Departments to Start With
- Emergency department/Neonatology (for acute hypoglycemia, seizures, or altered consciousness)
- Pediatric endocrinology
- Genetics/metabolism or medical genetics
- Nutrition support for feeding management under specialty protocols
Before the Visit
- Record blood sugar, insulin, ketones, free fatty acids, lactate, cortisol, and growth hormone from critical samples during each hypoglycemia episode.
- Document timing of episodes, relationship to feeding/fasting/infection, correction methods used, and whether seizures or consciousness changes occurred.
- Ask whether genetic testing for hyperinsulinism-related genes is needed.
- Confirm whether the doctor has evaluated for diffuse, focal, or syndrome-related hypoglycemia.
- Prepare family plans for hypoglycemia recognition, monitoring, and emergency medical care.
Tests to Ask About
- Critical blood and urine samples during hypoglycemia episodes.
- Insulin, C-peptide, ketones, free fatty acids, and metabolic markers.
- Genetic testing for ABCC8, KCNJ11, and other hyperinsulinism-related genes.
- Pancreatic imaging or specialty center evaluation if the doctor deems it necessary.
- Neurodevelopmental follow-up and brain assessment.
Questions for the Doctor
- Does the child's low blood sugar fit the pattern of hyperinsulinemic hypoglycemia? What is the evidence?
- What monitoring does the family need to do at home? What situations require emergency care?
- Is genetic testing needed, and will the results affect treatment choices?
- How should the plan for feeding, nighttime feeding, and sick-day management be written as actionable instructions?
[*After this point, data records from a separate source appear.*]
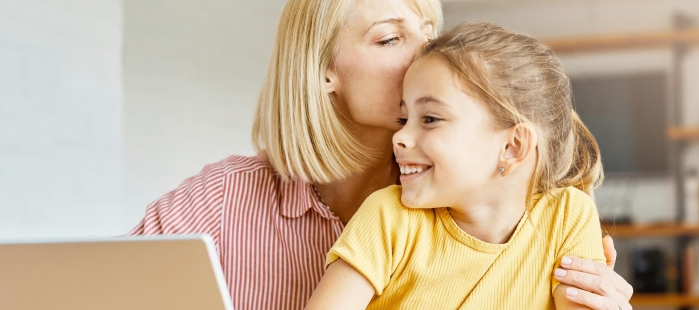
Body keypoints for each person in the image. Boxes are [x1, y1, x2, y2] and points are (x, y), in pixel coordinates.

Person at [129, 0, 633, 309]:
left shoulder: (513, 201)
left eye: (429, 35)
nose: (424, 55)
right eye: (391, 38)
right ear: (324, 70)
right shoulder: (221, 200)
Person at [305, 21, 627, 310]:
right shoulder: (388, 218)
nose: (400, 136)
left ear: (512, 147)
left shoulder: (568, 217)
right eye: (404, 119)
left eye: (429, 119)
- Should we be referred to a center with experience in congenital hyperinsulinism?
Basic Information
Medical Notes
More complete medical explanations are kept here for discussion with clinicians.
Symptoms
May present as repeated hypoglycemia in newborns or young children, feeding difficulty, drowsiness, low body temperature, sweating, trembling, seizures, or altered consciousness, with risk to development. Duration and severity of hypoglycemia vary greatly; some patients need long-term management.
Diagnosis
The key is collecting samples during hypoglycemia episodes to assess whether insulin action is inappropriately elevated, combined with ketone, free fatty acid, metabolic markers, and genetic testing. Doctors also differentiate between endocrine deficiencies, metabolic disorders, temporary neonatal hypoglycemia, and syndrome-related hypoglycemia.
Treatment
Acute hypoglycemia requires immediate care by a medical team. Long-term management may include individualized feeding plans, medications, blood sugar monitoring, further evaluation guided by genetic results, and surgical discussion for some focal or treatment-resistant cases. Parents should not independently change feeding intervals or medications.
Long-term Care
Long-term care focuses on preventing hypoglycemia, protecting neurodevelopment, developing plans for nighttime and sick days, and regularly assessing growth/development and treatment side effects. Family, daycare, or school should know hypoglycemia signs and emergency contact procedures.
Fertility and Family
Inheritance patterns vary by gene and type. After genetic results are confirmed, parents, siblings, and families planning for children can learn about recurrence risks, carrier testing, prenatal diagnosis, or preimplantation genetic testing options through genetic counseling.
When to Seek Urgent Care
Seizures, altered consciousness, significant drowsiness, inability to eat, repeated vomiting, difficulty maintaining blood sugar during illness, or inability to correct hypoglycemia with the home plan means go to the emergency department immediately, and tell doctors about the suspected or confirmed congenital hyperinsulinemic hypoglycemia diagnosis.
Prognosis
Early recognition and avoiding repeated severe hypoglycemia can reduce neurodevelopmental risks; prognosis is influenced by type, treatment response, and follow-up quality.